• _RECORDS PROVIDED_:
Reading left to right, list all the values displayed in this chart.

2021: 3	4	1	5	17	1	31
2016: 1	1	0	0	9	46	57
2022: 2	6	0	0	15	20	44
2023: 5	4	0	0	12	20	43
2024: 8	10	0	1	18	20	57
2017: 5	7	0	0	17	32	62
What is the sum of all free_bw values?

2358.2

---

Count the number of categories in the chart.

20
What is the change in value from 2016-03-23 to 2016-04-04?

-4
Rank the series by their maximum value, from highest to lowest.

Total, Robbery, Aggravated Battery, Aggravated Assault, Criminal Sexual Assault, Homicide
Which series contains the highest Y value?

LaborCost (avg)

==

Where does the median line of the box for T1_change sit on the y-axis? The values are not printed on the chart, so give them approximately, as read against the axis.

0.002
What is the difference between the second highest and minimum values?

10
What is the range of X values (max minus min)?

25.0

• _WHAT TO PRODUCE_: Pull out each line of the data above that contains the word "from".

• _OUTPUT OF THE TASK_:
What is the change in value from 2016-03-23 to 2016-04-04?
Rank the series by their maximum value, from highest to lowest.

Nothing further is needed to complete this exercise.